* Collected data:
========================================

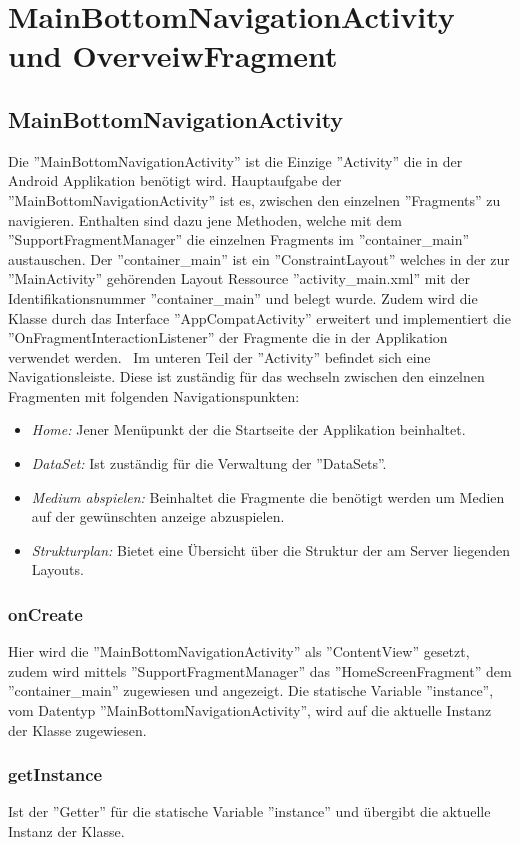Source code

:\section{MainBottomNavigationActivity und OverveiwFragment}
\subsection{MainBottomNavigationActivity}
Die ''MainBottomNavigationActivity'' ist die Einzige ''Activity'' die in der Android Applikation benötigt wird. Hauptaufgabe der ''MainBottomNavigationActivity'' ist es, zwischen den einzelnen ''Fragments'' zu navigieren. Enthalten sind dazu jene Methoden, welche mit dem ''SupportFragmentManager'' die einzelnen Fragments im ''container\_main'' austauschen. Der ''container\_main'' ist ein ''ConstraintLayout'' welches in der zur ''MainActivity'' gehörenden Layout Ressource ''activity\_main.xml'' mit der Identifikationsnummer ''container\_main'' und  belegt wurde. Zudem wird die Klasse durch das Interface ''AppCompatActivity'' erweitert und implementiert die ''OnFragmentInteractionListener'' der Fragmente die in der Applikation verwendet werden. 
\
Im unteren Teil der ''Activity'' befindet sich eine Navigationsleiste. Diese ist zuständig für das wechseln zwischen den einzelnen Fragmenten mit folgenden Navigationspunkten: 

\begin{itemize}
	\item {\em Home:} Jener Menüpunkt der die Startseite der Applikation beinhaltet.
	\item {\em DataSet:} Ist zuständig für die Verwaltung der ''DataSets''.
	\item{\em Medium abspielen:} Beinhaltet die Fragmente die benötigt werden um Medien auf der gewünschten anzeige abzuspielen.
	\item {\em Strukturplan:} Bietet eine Übersicht über die Struktur der am Server liegenden Layouts.
\end{itemize}
\subsubsection{onCreate}
Hier wird die ''MainBottomNavigationActivity'' als ''ContentView'' gesetzt, zudem wird mittels ''SupportFragmentManager'' das ''HomeScreenFragment'' dem ''container\_main'' zugewiesen und angezeigt. Die statische Variable ''instance'', vom Datentyp ''MainBottomNavigationActivity'', wird auf die aktuelle Instanz der Klasse zugewiesen. 	
\subsubsection{getInstance}
 Ist der ''Getter'' für die statische Variable ''instance'' und übergibt die aktuelle Instanz der Klasse.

========================================

* EXERCISE: Without copying any picture, write out the entries exactly.

* ANSWER FOR THIS EXERCISE:
Source code

:\section{MainBottomNavigationActivity und OverveiwFragment}
\subsection{MainBottomNavigationActivity}
Die ''MainBottomNavigationActivity'' ist die Einzige ''Activity'' die in der Android Applikation benötigt wird. Hauptaufgabe der ''MainBottomNavigationActivity'' ist es, zwischen den einzelnen ''Fragments'' zu navigieren. Enthalten sind dazu jene Methoden, welche mit dem ''SupportFragmentManager'' die einzelnen Fragments im ''container\_main'' austauschen. Der ''container\_main'' ist ein ''ConstraintLayout'' welches in der zur ''MainActivity'' gehörenden Layout Ressource ''activity\_main.xml'' mit der Identifikationsnummer ''container\_main'' und  belegt wurde. Zudem wird die Klasse durch das Interface ''AppCompatActivity'' erweitert und implementiert die ''OnFragmentInteractionListener'' der Fragmente die in der Applikation verwendet werden. 
\
Im unteren Teil der ''Activity'' befindet sich eine Navigationsleiste. Diese ist zuständig für das wechseln zwischen den einzelnen Fragmenten mit folgenden Navigationspunkten: 

\begin{itemize}
	\item {\em Home:} Jener Menüpunkt der die Startseite der Applikation beinhaltet.
	\item {\em DataSet:} Ist zuständig für die Verwaltung der ''DataSets''.
	\item{\em Medium abspielen:} Beinhaltet die Fragmente die benötigt werden um Medien auf der gewünschten anzeige abzuspielen.
	\item {\em Strukturplan:} Bietet eine Übersicht über die Struktur der am Server liegenden Layouts.
\end{itemize}
\subsubsection{onCreate}
Hier wird die ''MainBottomNavigationActivity'' als ''ContentView'' gesetzt, zudem wird mittels ''SupportFragmentManager'' das ''HomeScreenFragment'' dem ''container\_main'' zugewiesen und angezeigt. Die statische Variable ''instance'', vom Datentyp ''MainBottomNavigationActivity'', wird auf die aktuelle Instanz der Klasse zugewiesen. 	
\subsubsection{getInstance}
 Ist der ''Getter'' für die statische Variable ''instance'' und übergibt die aktuelle Instanz der Klasse.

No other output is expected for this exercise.